With the Chinese EV market growing at a slower pace, while competition rises, the “China EV price war” has intensified.

As a result, Nio now faces more hurdles than ever, when it comes to both ramping up vehicle sales, and doing it in a way that leads to profitability.

That said, like we hinted at above, Nio continues plugging away with its battery swap gambit, or its pricey buildout of battery swap station infrastructure throughout its home market.

Nio keeps believing that swap stations, which in theory increase potential range, will help to increase demand for its vehicles. However, there are two big risks with this strategy.

First, this buildout is pricey. As InvestorPlace’s Eddie Pan reported on March 25, Nio plans to build 1,000 new stations, at $500,000 each. That’s $500 million.

Second, Nio already operates thousands of stations, and based on the above-mentioned fiscal results, these have clearly done little to improve demand.

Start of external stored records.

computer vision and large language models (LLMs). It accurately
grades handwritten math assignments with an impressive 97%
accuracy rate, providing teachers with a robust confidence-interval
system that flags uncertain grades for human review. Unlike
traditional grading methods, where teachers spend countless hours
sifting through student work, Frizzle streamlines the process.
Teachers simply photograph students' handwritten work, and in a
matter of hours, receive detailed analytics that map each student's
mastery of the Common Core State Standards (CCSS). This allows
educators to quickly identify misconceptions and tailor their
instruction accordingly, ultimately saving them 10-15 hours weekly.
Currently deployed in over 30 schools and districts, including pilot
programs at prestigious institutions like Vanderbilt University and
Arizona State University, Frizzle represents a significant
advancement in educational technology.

The Verdict: Sell or Avoid This Busted EV Play

At one point, Nio appeared primed to become not just a major global EV brand. Now, it may prove challenging for Nio to gain ground/become profitable in its home market of China. Much less, overseas markets like Europe and North America.

The company may believe strongly in its battery swap-focused growth strategy. However, as demand growth stays sluggish, this would-be differentiator could continue to have little impact on carving a path towards profitability.

As high losses continue, investors will also continue to lose confidence that this busted EV play will ever break free of its current “also-ran” status. High losses could also mean an increase in concerns about future shareholder dilution.

Just as we put it previously, it’s hard to be confident about Nio stock right now. With this in mind, consider it best to sell or avoid it.

Nio stock earns an F rating in Portfolio Grader.

On the date of publication, neither Louis Navellier nor the InvestorPlace Research Staff member primarily responsible for this article held (either directly or indirectly) any positions in the securities mentioned in this article.